"Go on!" cried Fletcher, who had descended from the platform to make room for his colleague; "say something, you fool!"

"The magazine is to be written on exercise-book paper," began Bibbs, and had only got thus far when he was interrupted by a perfect salvo of paper bags which little "Rats" discharged in quick succession.

With an exclamation of wrath Fletcher made a dive in the direction of the offender, and in a moment the whole gathering was in a state of confusion. The majority of those present siding with "Rats," began to hustle Fletcher, while two gentlemen having dragged Bibbs from his perch, jumped up in his stead, and began to execute a clog-dance.

In the midst of this commotion Maxton elbowed his way through the crush, and having pushed the two boys off the sink, mounted it himself, crying,—

"Look here, I'm going to speak; just you listen a minute. The reason why Bibbs wants to start a new magazine is because he wrote a novel once, and sent it to The Ronleian to come out so much each month, and they wouldn't have it."

"Shut up, Maxton!" cried Fletcher, rushing to the spot; "you've only come here on purpose to interrupt. Let's turn him out!"

"Yes, turn him out!" echoed the audience, who by this time were just in the spirit for "ragging," and would have ejected friend or foe alike for the sport of the thing—"turn him out!"

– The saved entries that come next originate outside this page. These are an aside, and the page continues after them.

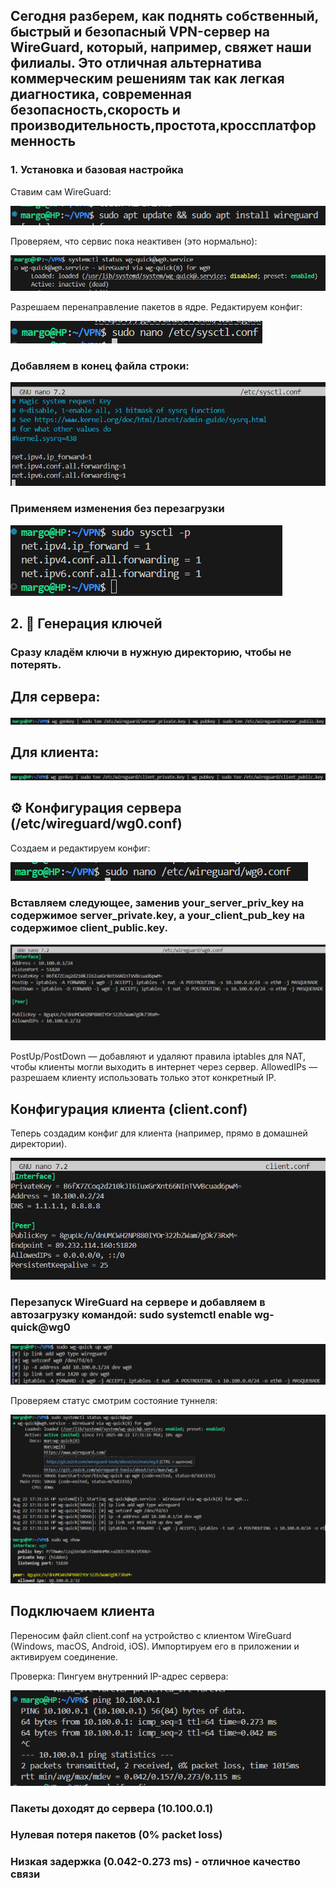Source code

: ## Сегодня разберем, как поднять собственный, быстрый и безопасный VPN-сервер на WireGuard, который, например,  свяжет наши филиалы. Это отличная альтернатива коммерческим решениям так как легкая диагностика, современная безопасность,скорость и производительность,простота,кроссплатформенность

### 1. Установка и базовая настройка
Ставим сам WireGuard:

![VPN/screen/1.png](screen/1.png)

Проверяем, что сервис пока неактивен (это нормально):

![VPN/screen/2.png](screen/2.png)

Разрешаем перенаправление пакетов в ядре. Редактируем конфиг:

![VPN/screen/3.png](screen/3.png)


### Добавляем в конец файла строки:

![VPN/screen/4.png](screen/4.png)

### Применяем изменения без перезагрузки

![VPN/screen/5.png](screen/5.png)

## 2. 🔑 Генерация ключей

### Сразу кладём ключи в нужную директорию, чтобы не потерять.

## Для сервера:

![VPN/screen/6.png](screen/6.png)

## Для клиента:

![VPN/screen/7.png](screen/7.png)

## ⚙️ Конфигурация сервера (/etc/wireguard/wg0.conf)
Создаем и редактируем конфиг:

![VPN/screen/8.png](screen/8.png)

### Вставляем следующее, заменив your_server_priv_key на содержимое server_private.key, а your_client_pub_key на содержимое client_public.key.

![VPN/screen/9.png](screen/9.png)

PostUp/PostDown — добавляют и удаляют правила iptables для NAT, чтобы клиенты могли выходить в интернет через сервер.
   AllowedIPs  — разрешаем клиенту использовать только этот конкретный IP.

## Конфигурация клиента (client.conf)
Теперь создадим конфиг для клиента (например, прямо в домашней директории).

![VPN/screen/10.png](screen/10.png)

### Перезапуск WireGuard на сервере и добавляем в автозагрузку командой: sudo systemctl enable wg-quick@wg0

![VPN/screen/11.png](screen/11.png)

Проверяем статус смотрим состояние туннеля:

![VPN/screen/12.png](screen/12.png)

## Подключаем клиента
Переносим файл client.conf на устройство с клиентом WireGuard (Windows, macOS, Android, iOS). Импортируем его в приложении и активируем соединение.

Проверка:
Пингуем внутренний IP-адрес сервера:

![VPN/screen/13.png](screen/13.png)

### Пакеты доходят до сервера (10.100.0.1)
### Нулевая потеря пакетов (0% packet loss)
### Низкая задержка (0.042-0.273 ms) - отличное качество связи






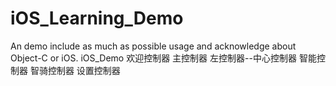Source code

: # iOS_Learning_Demo
An demo include as much as possible usage and acknowledge about Object-C or iOS.
iOS_Demo
	欢迎控制器
		主控制器
			左控制器--中心控制器
				         智能控制器
				         智骑控制器
				         设置控制器
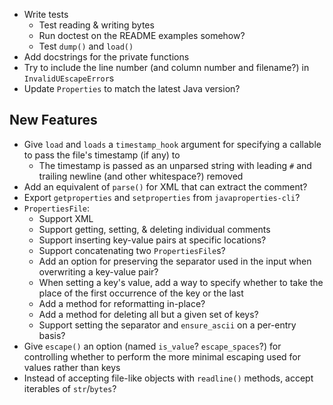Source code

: - Write tests
    - Test reading & writing bytes
    - Run doctest on the README examples somehow?
    - Test `dump()` and `load()`
- Add docstrings for the private functions
- Try to include the line number (and column number and filename?) in
  `InvalidUEscapeError`s
- Update `Properties` to match the latest Java version?

New Features
------------
- Give `load` and `loads` a `timestamp_hook` argument for specifying a callable
  to pass the file's timestamp (if any) to
    - The timestamp is passed as an unparsed string with leading `#` and
      trailing newline (and other whitespace?) removed
- Add an equivalent of `parse()` for XML that can extract the comment?
- Export `getproperties` and `setproperties` from `javaproperties-cli`?
- `PropertiesFile`:
    - Support XML
    - Support getting, setting, & deleting individual comments
    - Support inserting key-value pairs at specific locations?
    - Support concatenating two `PropertiesFile`s?
    - Add an option for preserving the separator used in the input when
      overwriting a key-value pair?
    - When setting a key's value, add a way to specify whether to take the
      place of the first occurrence of the key or the last
    - Add a method for reformatting in-place?
    - Add a method for deleting all but a given set of keys?
    - Support setting the separator and `ensure_ascii` on a per-entry basis?
- Give `escape()` an option (named `is_value`? `escape_spaces`?) for
  controlling whether to perform the more minimal escaping used for values
  rather than keys
- Instead of accepting file-like objects with `readline()` methods, accept
  iterables of `str`/`bytes`?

The two clog-dancers being quite ready to avenge the interruption of their performance, formed themselves into a storming-party, and carried the platform by assault. Maxton, struggling all the way, was dragged to the door, and cast out into the playground. Most of the restless spirits in the audience requiring a short breathing-space to recover their wind after the tussle, there followed a few moments' quiet, which Fletcher immediately took advantage of to mount the sink and resume the business of the meeting.

"The magazine," he began, "is going to be written on exercise-book paper. Any one who likes can contribute, and it's going to be more especially a paper for the Third Form."

The speaker went on to show that the periodical was destined to supply a long-felt want. The Ronleian ignored the doings of boys in the lower half of the school, and returned their contributions with insulting suggestions, pencilled on the margins, that the authors should devote some of their spare time and energy to the study of their English grammars and spelling-books. The Third Form Chronicle, as it was to be called, would recognize the fact that junior boys had as much right to be heard as seniors, and would afford them the opportunity of airing their views on any subject they chose to bring forward.